The College of Pharmacy has within its mission a commitment to promote excellence in research and graduate education. The college provides funding for graduate teaching assistantships (GTAs) in support of this mission. Funding for GTAs varies each year, based on a variety of budgetary concerns, and requests for college-funded (as opposed to investigator-funded) graduate assistantships often exceed available funds. Therefore, a system of assigning college-funded graduate assistantships is based on the following principles:
- Priority is given to the recruitment of diverse and highly qualified new graduate students. With an emphasis on increasing diversity, the College of Pharmacy has identified domestic graduate students and underrepresented minority graduate students as targets for recruitment. Thus, funds for GTAs are made available by the college specifically for recruitment, preferably of new domestic and underrepresented minority students.
- New and continuing students whose research interests overlap with those of junior (nontenured and tenure track) faculty without grant funding are given priority in GTA assignments.
- GTA assignments are made with consideration for the English language and discipline-specific skills needed for teaching assignments in Terminology for Health Professionals, Compounding Lab, Pharmaceutics/Pharmacokinetics, Drug Literature Evaluation and Pharmacology.
- The College of Pharmacy may make commitments to provide specified numbers of GRAs, or dollars toward funding GRAs, in support of collaborative research programs that have been identified by the college as meeting strategic initiatives. For 2007–08, the college has made a commitment to support the Center for Natural Product Antimicrobial Therapeutics by providing two graduate assistantships to students in the medicinal chemistry discipline who are identified by faculty in the center.
- Lowest priority for College funding is given to:
- Students who were accepted without funding and with a clear understanding that funding was not likely to be available for future study.
- Students who have funding from private agencies.
- Students for whom the U.S. or other national governments will support graduate study.
- Students who are assigned to senior faculty and/or faculty with active research grants that can support students.

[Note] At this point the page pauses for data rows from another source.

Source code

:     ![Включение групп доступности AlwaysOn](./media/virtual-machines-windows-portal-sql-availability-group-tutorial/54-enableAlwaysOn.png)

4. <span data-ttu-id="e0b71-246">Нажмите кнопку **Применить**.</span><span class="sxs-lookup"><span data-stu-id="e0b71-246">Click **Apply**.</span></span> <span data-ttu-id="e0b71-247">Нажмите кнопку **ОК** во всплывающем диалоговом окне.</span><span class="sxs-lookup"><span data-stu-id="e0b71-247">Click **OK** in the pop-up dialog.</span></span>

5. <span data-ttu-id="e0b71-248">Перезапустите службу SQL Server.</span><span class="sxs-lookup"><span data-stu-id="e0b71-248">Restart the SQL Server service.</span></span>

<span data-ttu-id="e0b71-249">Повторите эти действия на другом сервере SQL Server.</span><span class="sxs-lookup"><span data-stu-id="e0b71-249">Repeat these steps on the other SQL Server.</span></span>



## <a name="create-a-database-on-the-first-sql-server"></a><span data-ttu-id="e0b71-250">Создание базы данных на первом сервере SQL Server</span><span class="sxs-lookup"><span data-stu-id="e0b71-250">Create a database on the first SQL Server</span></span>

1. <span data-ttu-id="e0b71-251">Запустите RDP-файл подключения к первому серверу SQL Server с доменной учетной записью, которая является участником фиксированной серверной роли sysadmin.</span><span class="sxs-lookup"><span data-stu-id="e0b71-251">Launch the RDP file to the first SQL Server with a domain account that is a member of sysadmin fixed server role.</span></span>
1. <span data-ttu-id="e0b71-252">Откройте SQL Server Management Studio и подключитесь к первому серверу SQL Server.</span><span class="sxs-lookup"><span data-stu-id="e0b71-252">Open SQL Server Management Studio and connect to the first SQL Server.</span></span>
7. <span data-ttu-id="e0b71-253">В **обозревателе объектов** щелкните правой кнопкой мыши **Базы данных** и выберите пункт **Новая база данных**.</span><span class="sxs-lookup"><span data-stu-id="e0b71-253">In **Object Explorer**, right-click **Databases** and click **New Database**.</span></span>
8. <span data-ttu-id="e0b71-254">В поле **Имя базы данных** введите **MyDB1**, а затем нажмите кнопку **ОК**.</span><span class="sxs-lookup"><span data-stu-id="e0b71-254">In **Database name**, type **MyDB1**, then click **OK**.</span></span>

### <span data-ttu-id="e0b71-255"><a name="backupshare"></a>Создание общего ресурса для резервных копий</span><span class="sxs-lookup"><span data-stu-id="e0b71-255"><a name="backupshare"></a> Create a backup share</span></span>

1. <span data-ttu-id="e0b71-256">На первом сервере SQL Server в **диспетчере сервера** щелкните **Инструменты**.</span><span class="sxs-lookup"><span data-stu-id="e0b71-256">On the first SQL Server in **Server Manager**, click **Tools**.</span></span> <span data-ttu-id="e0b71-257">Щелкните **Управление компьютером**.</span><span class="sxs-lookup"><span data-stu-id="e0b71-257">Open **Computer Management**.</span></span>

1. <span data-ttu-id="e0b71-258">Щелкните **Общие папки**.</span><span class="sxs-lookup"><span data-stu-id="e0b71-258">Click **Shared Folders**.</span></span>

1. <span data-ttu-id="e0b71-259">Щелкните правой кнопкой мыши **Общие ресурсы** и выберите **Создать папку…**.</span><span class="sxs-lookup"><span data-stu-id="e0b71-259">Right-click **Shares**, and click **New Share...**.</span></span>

- Master’s students are not funded by the College of Pharmacy except in special circumstances such as a brief transition period during a midcontract change in degree status.
- Ph.D. graduate students who are working in pharmacy labs toward their thesis but whose major is something other than pharmacy (e.g. MCB, biochemistry/biophysics) are not funded by the College of Pharmacy but are often funded by their major professor in pharmacy. In rare situations where a student with specific skills for a teaching assignment cannot be found among pharmacy majors, a non-pharmacy Ph.D. student may be hired for this purpose.